After the earthquake in Kobe, Japan in 1995, many new buildings were designed with base isolation and supplemental dissipation technologies.

One of the issues that keeps PBD from the mainstream, he says, is that few clients choose to pay the price to cost out both a conventional design and an alternate PBD that offers seismic protection and a higher performance.

 

After the earthquake in Kobe, Japan in 1995, many new buildings were designed with base isolation and supplemental dissipation technologies. Pictured are sketches of isolators and also isolators installed.
COURTESY OF JOHN SHERSTOBITOFF — After the earthquake in Kobe, Japan in 1995, many new buildings were designed with base isolation and supplemental dissipation technologies. Pictured are sketches of isolators and also isolators installed.

 

He says in large projects such as hospitals, a one per cent premium for PBDs might be achieved but the final price is project-specific, based on many factors including soil type and seismic hazard per location.

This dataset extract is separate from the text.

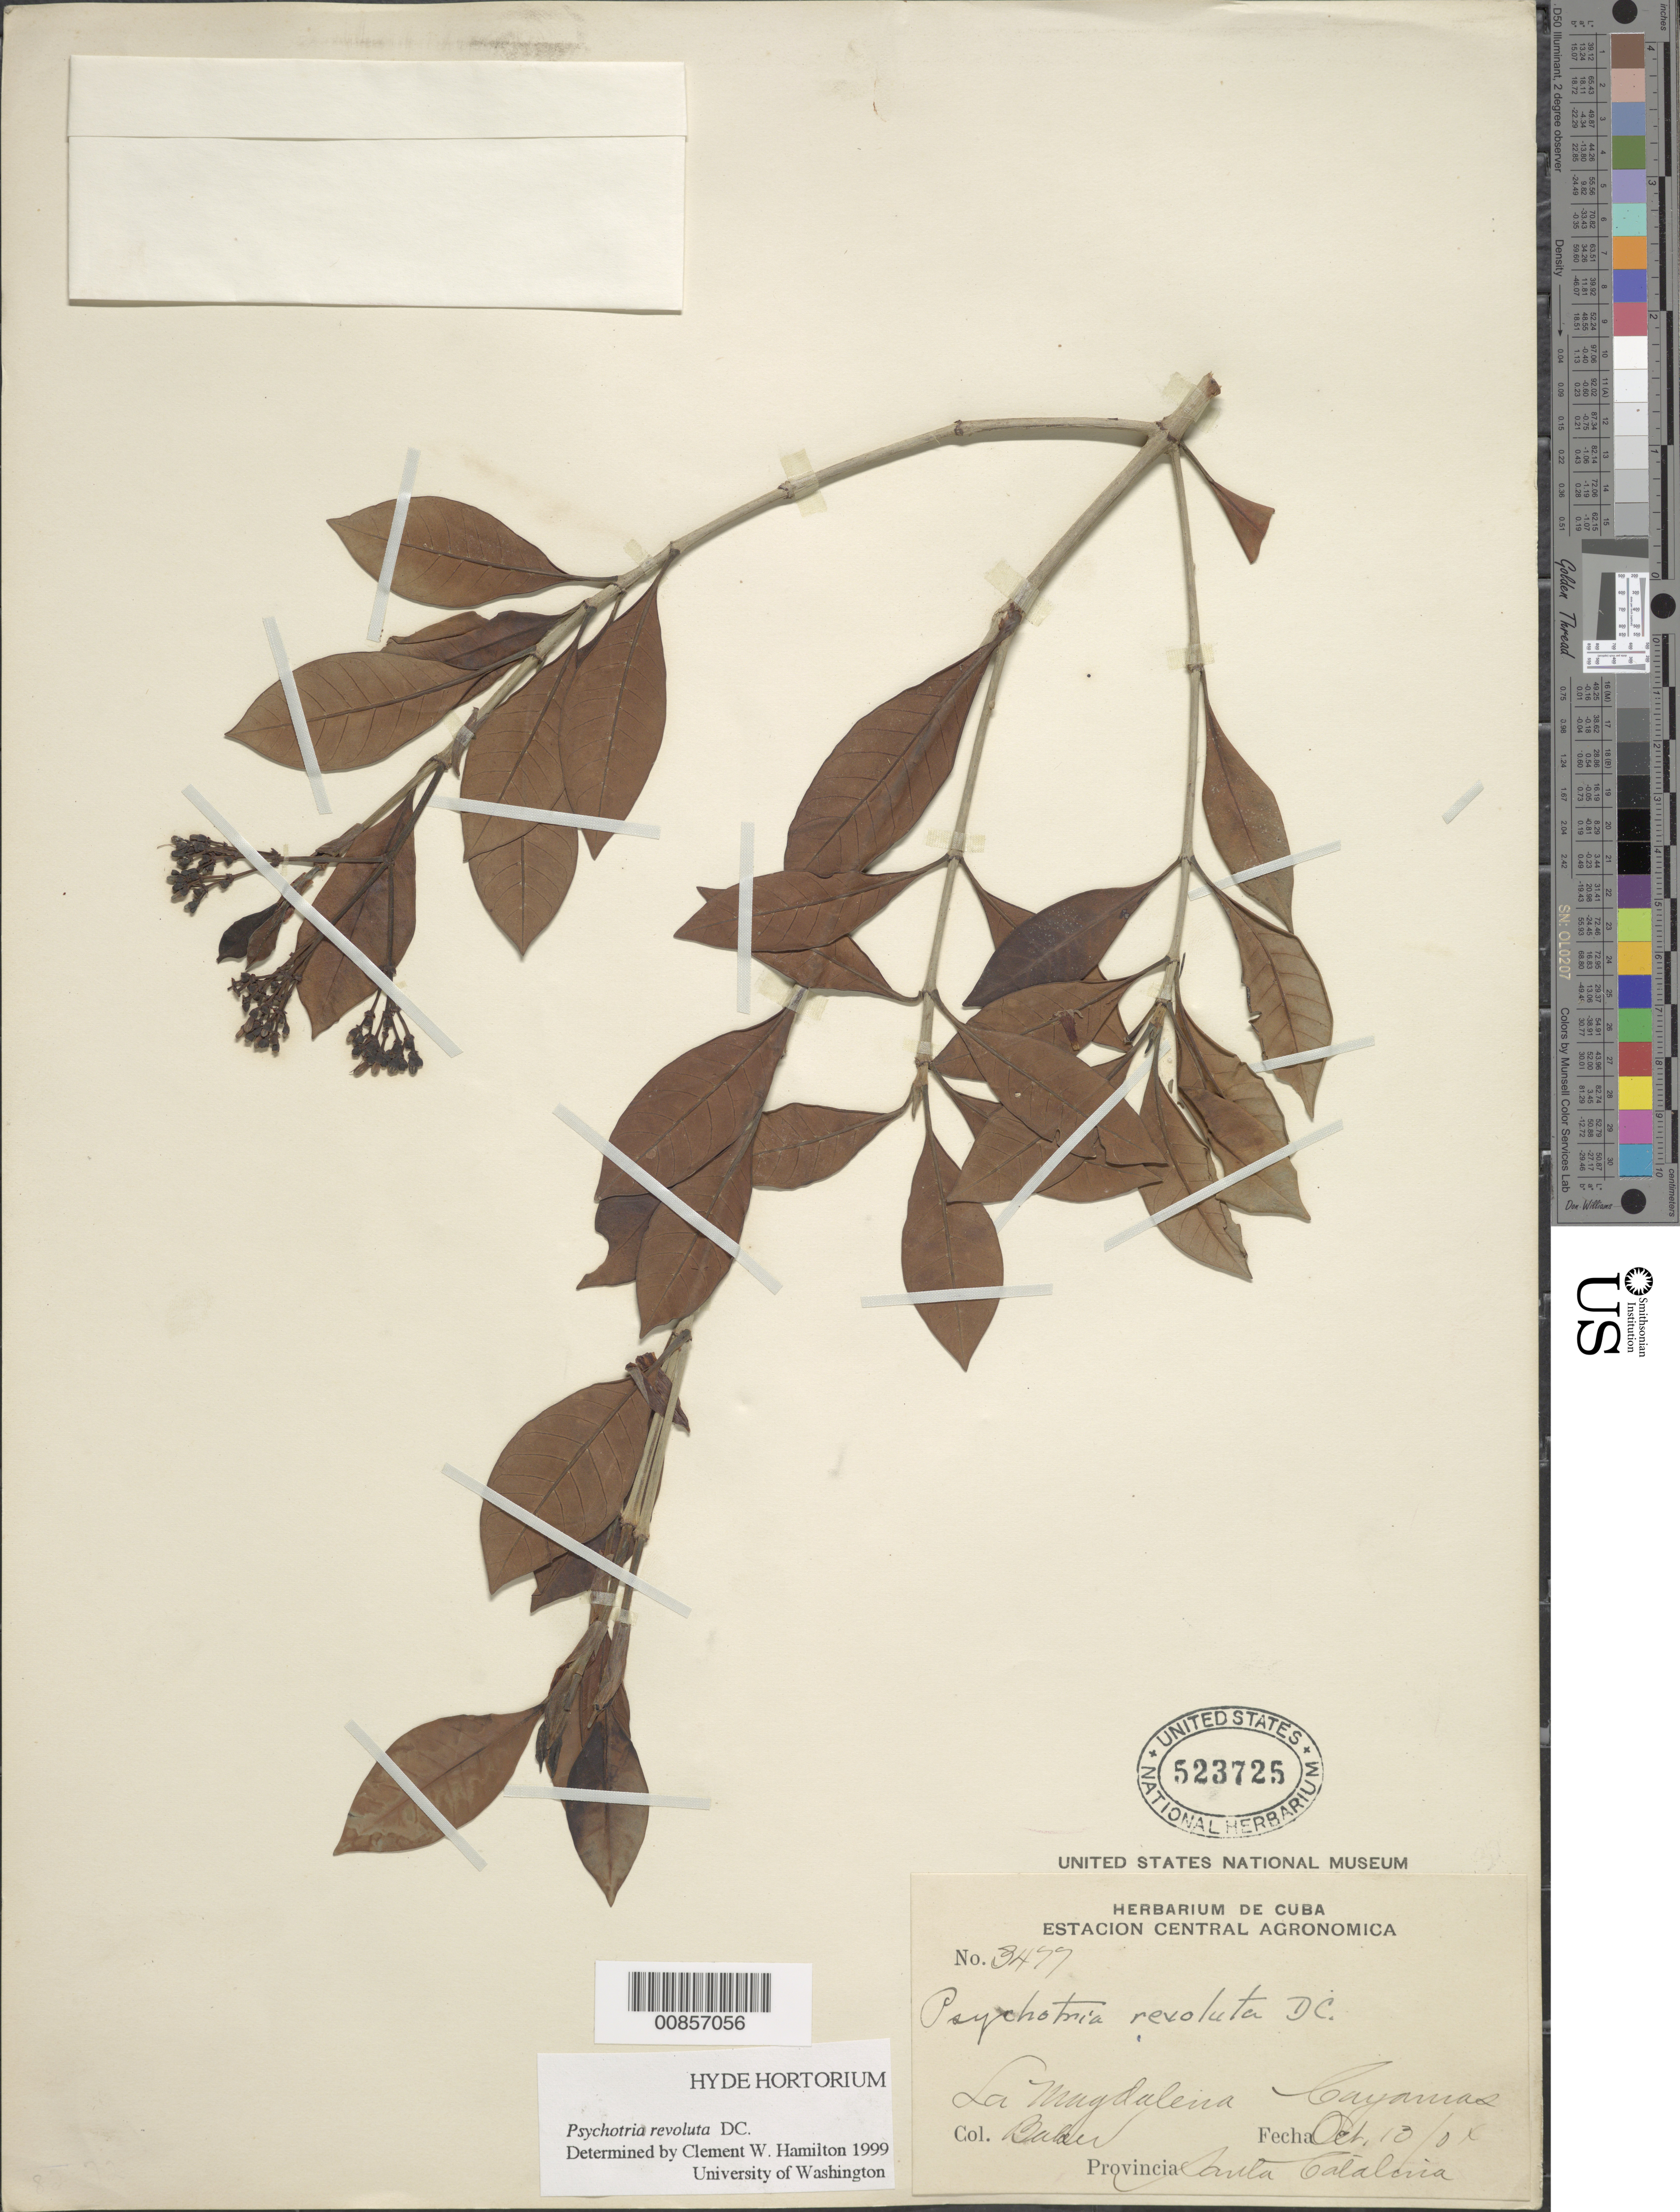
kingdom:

“You can specify different performance for different levels of earthquakes, such as different levels of damage (to no damage), different repair times and repair costs,” he states. “The engineering industry is very sophisticated now where we can help clients determine that.”

But even if a building can withstand an earthquake, questions remain about the reliability of the infrastructure around it – the roads, water and power, for example.

The Leadership in Energy and Environmental Design program has introduced resilience pilot credits, one for “passive survivability,” where a building still has access to potable water in an extended power and heat outage, explains Jessica Shoubridge, a consultant in natural hazard and climate risk management and a director for EERI-B.C.

She says the time is coming for ratings systems that denote a building’s resilience, including seismic safety. Building owners will then understand the value of performance-based specifications. 

“There is a U.S. resiliency council working on this kind of rating system now,” Shoubridge adds.

Sherstobitoff points out the National Building Code (NBC) of Canada 2015 provides guidelines for engineers on base isolation or added damping measures for new buildings and he and others are working towards the potential integration of elements of PBD in the NBC 2020.

Shoubridge is assisting the B.C. Construction Association in organizing an event called Understanding Risk B.C. which focuses on increasing resilience in the built environment. It will be held in Victoria, April 16 and 17.